Le procès pour trafic sexuel du magnat du hip-hop P. Diddy s'ouvre à New York
La sélection du jury a commencé lundi au procès à New York de P. Diddy, figure centrale et influente du hip-hop accusée d'avoir mis son empire au service d'un système violent et sans pitié de trafic sexuel.
Au premier jour de ce procès, l'un des plus attendus de l'année aux Etats-Unis, de nombreux journalistes et curieux ont fait la queue pendant des heures pour entrer au tribunal fédéral de Manhattan, où le rappeur et producteur de 55 ans encourt la prison à vie s'il est reconnu coupable.
"Allons, ne soyez pas timide", a lancé le juge Arun Subramanian au premier groupe de jurés potentiels, qui doivent répondre à un questionnaire de 14 pages sur leur capacité à juger sereinement cette vaste affaire de violences sexuelles.
Le processus de sélection devrait durer une semaine et les premières plaidoiries de l'accusation et de la défense sont attendues le 12 mai. Le procès devrait s'étaler sur huit à dix semaines.
- Fêtes -
P. Diddy, de son vrai nom Sean Combs, est jugé pour trafic à des fins d'exploitation sexuelle, transport de personnes à des fins de prostitution, ainsi que des actes d'enlèvement, corruption et de violences regroupés sous l'inculpation d'entreprise criminelle.
Figure incontournable du hip-hop depuis les années 1990, il est accusé d'avoir mis son influence et son pouvoir au service d'un trafic qui obligeait des femmes à avoir de longs rapports sexuels avec des travailleurs du sexe.
Selon l'accusation, P. Diddy obligeait ses employés à distribuer des drogues aux victimes lors de ces marathons sexuels appelés "freak-offs", parfois enregistrés en vidéo.
En prison depuis son arrestation il y a huit mois à Manhattan, il croule en parallèle sous les accusations de violences sexuelles de plus d'une centaine de femmes et d'hommes devant la justice civile.
Une chute violente pour celui qui a amassé une fortune considérable depuis les années 1990 dans la musique, la mode et les boissons alcoolisées, et dont les fêtes opulentes attiraient le gratin du show-biz.
Le fondateur de Bad Boy Records, qui a eu sous son aile des stars comme la reine du hip-hop soul Mary J. Blige ou le rappeur The Notorious B.I.G. -- assassiné en 1997 -- clame son innocence. Il a refusé un accord de plaider-coupable proposé par l'accusation, dont les détails n'ont pas été révélés.

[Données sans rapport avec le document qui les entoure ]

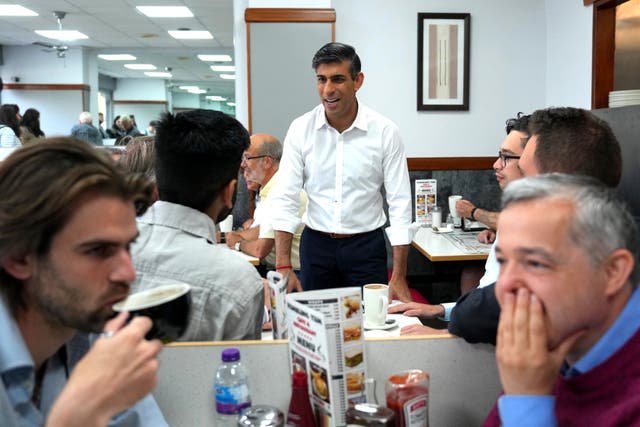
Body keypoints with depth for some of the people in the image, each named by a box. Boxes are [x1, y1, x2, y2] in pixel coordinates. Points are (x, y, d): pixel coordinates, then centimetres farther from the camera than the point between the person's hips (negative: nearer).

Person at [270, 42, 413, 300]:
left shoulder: (385, 131, -9)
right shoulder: (301, 129, -5)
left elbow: (400, 204, -8)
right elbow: (285, 199, -7)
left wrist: (399, 276, -11)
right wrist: (283, 267, -15)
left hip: (367, 244, -1)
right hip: (316, 244, 1)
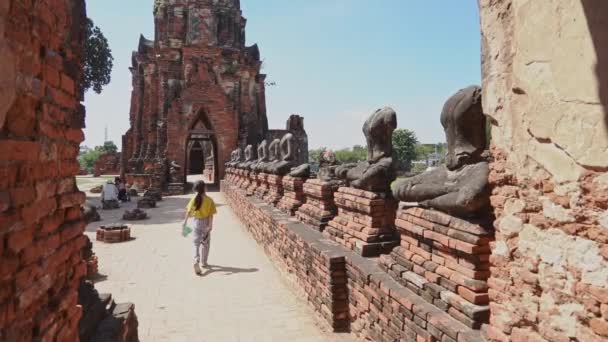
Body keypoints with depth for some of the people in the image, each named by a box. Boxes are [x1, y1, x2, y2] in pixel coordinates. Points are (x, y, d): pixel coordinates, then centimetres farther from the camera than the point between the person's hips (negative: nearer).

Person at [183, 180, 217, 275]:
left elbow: (188, 211, -3)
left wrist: (185, 221, 6)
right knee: (205, 243, 16)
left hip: (197, 222, 1)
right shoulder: (209, 200, -11)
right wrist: (210, 225, -10)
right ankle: (204, 262, 26)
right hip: (205, 222, -1)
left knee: (196, 243, 6)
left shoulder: (194, 199, -6)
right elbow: (211, 214, -13)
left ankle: (196, 261, -16)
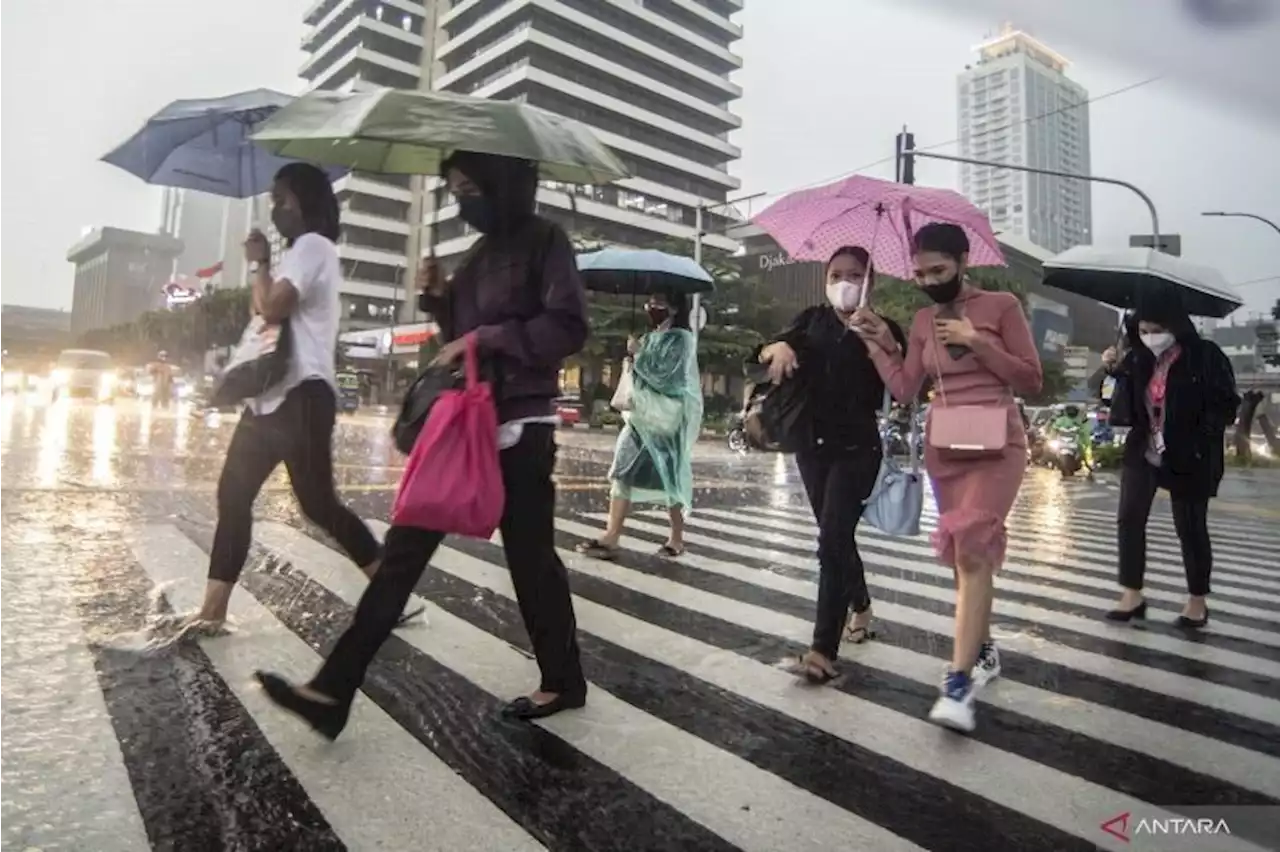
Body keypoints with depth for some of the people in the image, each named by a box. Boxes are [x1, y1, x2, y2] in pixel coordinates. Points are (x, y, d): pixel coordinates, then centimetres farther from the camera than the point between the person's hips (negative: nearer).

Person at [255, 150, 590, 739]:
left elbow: (568, 327, -17)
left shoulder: (543, 241, -5)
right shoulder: (482, 252, 18)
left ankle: (563, 683, 25)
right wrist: (438, 298, 4)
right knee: (405, 547, 3)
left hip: (518, 429, -7)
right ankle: (333, 690, 8)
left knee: (531, 557, 3)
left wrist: (482, 338, -17)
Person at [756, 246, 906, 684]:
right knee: (837, 537, 17)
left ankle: (823, 648, -9)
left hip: (857, 449, -4)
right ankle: (861, 607, 41)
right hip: (812, 446, 4)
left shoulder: (882, 329, -1)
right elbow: (766, 352, -6)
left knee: (832, 541, -12)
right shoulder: (813, 320, 7)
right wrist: (780, 346, -28)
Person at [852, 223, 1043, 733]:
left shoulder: (1002, 306, -2)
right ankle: (983, 650, 30)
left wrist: (976, 341, -14)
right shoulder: (922, 322, 9)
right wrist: (878, 343, -4)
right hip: (943, 448, 5)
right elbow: (904, 390, 4)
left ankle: (958, 681, -17)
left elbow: (1031, 381, -4)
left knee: (972, 545, -19)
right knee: (966, 551, 11)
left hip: (997, 444, -4)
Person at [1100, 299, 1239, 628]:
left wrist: (1197, 440, -21)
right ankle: (1132, 595, 8)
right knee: (1129, 518, -2)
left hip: (1190, 458, -4)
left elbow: (1226, 405, -9)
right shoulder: (1138, 359, 1)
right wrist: (1114, 371, -8)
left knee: (1190, 527, 7)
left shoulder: (1205, 355, -10)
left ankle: (1197, 600, 24)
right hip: (1143, 453, 4)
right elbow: (1125, 406, 6)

Le célèbre rappeur assure n'avoir eu que des relations sexuelles consenties. Son avocat Marc Agnifilo a évoqué un mode de vie "échangiste".
L'affaire secoue l'industrie musicale américaine, qui a plutôt échappé à la vague #MeToo, à l'exception de la vedette déchue du R&B R. Kelly, condamné à 30 ans de prison pour crimes sexuels en 2022.
"J'espère que (le procès) incitera d'autres victimes à se manifester", dit à l'AFP Caroline Heldman, cofondatrice de l'organisation Sound Off Coalition, qui lutte contre les violences sexuelles dans l'univers de la musique.
Selon elle, l'industrie musicale est encore un monde où se mélangent "les effets de la célébrité et du pouvoir sur les gens. Cela leur procure un déficit d'empathie, et le sentiment que les règles ne s'appliquent pas à eux."
- Aura -
Connu pour son image bling-bling, P. Diddy avait l'habitude de donner des fêtes somptueuses où se pressaient les célébrités sur la côte huppée des Hamptons, près de New York. Malgré une réputation violente, le natif d'Harlem, père de sept enfants, a longtemps maintenu son aura.
Son procès s'ouvre, comme un symbole, le même jour que le célèbre gala du Metropolitan Museum of Art (Met) de New York, rendez-vous mondain par excellence où il avait encore monté les marches en 2023, au milieu de dizaines d'autres célébrités.
La chanteuse de R&B Cassie, qui a été en couple avec Diddy, sera l'un des témoins les plus attendus. Une vidéo diffusée l'an dernier par CNN et captée par des caméras de surveillance avait montré Sean Combs se déchaîner violemment contre elle en 2016 dans un hôtel de Los Angeles.
Cassie avait déposé une plainte civile en 2023 contre le lauréat de plusieurs Grammy Awards, affirmant que son ancien compagnon l'avait soumise à plus d'une décennie de violences et un viol en 2018.
L'affaire s'était immédiatement réglée à l'amiable mais avait ouvert la voie à une longue série d'accusations d'agressions sexuelles et de viols contre lui.